Monday, March 16, 2009
Remembering Steve
Yesterday we had a wonderful gathering partly to remember Steve and most importantly, for me, to show my appreciation to all the wonderful people who have been with us this past year. Over 50 people came. It was quite amazing for me to see the number of people who have entered our lives since Steve died. I remember when dad died and how many people disappeared from our lives. I personally thought it was because Tom had entered our lives and people didn't like him. But I have come to surmise that it is more because people are so uncomfortable with death and grief...they (the people) run the other way because they don't want to have anything so horrible close to them. Yes, being with a grieving person takes extra care. They might cry or want to talk about the person that died. Heaven forbid anyone show vulnerable emotions.
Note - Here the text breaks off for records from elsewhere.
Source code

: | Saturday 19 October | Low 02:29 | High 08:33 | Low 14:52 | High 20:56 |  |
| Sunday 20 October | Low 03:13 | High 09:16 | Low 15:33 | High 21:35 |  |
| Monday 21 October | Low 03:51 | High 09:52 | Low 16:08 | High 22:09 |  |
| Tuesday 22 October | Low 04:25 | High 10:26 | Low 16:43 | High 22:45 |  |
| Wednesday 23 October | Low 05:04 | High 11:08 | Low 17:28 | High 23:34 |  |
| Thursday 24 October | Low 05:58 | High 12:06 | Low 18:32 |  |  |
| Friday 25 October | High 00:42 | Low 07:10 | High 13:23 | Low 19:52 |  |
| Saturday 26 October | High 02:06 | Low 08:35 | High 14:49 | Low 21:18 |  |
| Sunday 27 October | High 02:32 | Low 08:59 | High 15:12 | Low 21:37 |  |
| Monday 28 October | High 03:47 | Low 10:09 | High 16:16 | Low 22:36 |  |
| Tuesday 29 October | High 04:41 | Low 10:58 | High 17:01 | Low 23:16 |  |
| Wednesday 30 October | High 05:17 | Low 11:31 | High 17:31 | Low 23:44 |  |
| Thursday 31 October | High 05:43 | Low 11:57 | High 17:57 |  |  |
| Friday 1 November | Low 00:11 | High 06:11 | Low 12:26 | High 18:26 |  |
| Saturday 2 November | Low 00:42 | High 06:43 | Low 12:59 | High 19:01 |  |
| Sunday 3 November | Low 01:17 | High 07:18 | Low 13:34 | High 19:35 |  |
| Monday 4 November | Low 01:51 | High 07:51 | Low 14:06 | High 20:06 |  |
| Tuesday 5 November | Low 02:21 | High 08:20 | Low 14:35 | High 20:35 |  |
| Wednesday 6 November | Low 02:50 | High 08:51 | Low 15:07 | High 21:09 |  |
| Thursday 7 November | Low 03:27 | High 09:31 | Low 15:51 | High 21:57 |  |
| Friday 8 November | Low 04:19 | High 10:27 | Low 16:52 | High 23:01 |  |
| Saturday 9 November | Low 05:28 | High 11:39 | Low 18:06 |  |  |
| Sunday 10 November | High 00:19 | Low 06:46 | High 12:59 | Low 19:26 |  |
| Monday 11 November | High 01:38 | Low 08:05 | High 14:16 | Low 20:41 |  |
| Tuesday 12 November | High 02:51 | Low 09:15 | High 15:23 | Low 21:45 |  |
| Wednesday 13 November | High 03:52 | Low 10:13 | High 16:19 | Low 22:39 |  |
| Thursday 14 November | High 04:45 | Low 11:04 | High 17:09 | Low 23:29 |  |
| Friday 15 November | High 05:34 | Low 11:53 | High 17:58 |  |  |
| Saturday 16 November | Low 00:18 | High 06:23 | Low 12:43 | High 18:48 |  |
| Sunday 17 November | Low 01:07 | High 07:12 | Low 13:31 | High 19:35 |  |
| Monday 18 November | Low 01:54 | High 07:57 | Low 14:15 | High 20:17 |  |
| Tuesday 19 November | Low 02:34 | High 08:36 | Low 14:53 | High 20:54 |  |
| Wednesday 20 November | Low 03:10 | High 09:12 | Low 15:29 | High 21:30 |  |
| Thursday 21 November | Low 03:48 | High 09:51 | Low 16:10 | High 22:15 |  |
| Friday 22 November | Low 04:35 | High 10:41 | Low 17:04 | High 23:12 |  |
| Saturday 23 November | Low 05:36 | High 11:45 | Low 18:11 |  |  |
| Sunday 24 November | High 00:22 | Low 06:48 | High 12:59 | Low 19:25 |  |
I managed to make it through the time without tears. It was nice to see people...but it wasn't until I got home...the house was quiet, a glass of wine and Pachelbel's Canon playing on the CD player. Then the hole opened up, the emptiness engulfed me and the pain took over. I cried and cried. Bill was so patient and kind talking me through it. The pain must be felt...there is no one and nothing that can take it away. It's like a miserable bear hunt...I can't go around it, can't go over it, can't go under it...I MUST Go Through It. And through it I will...with the help of my friends. Thank you, all you friends out there...without you, going through it would be unimaginable.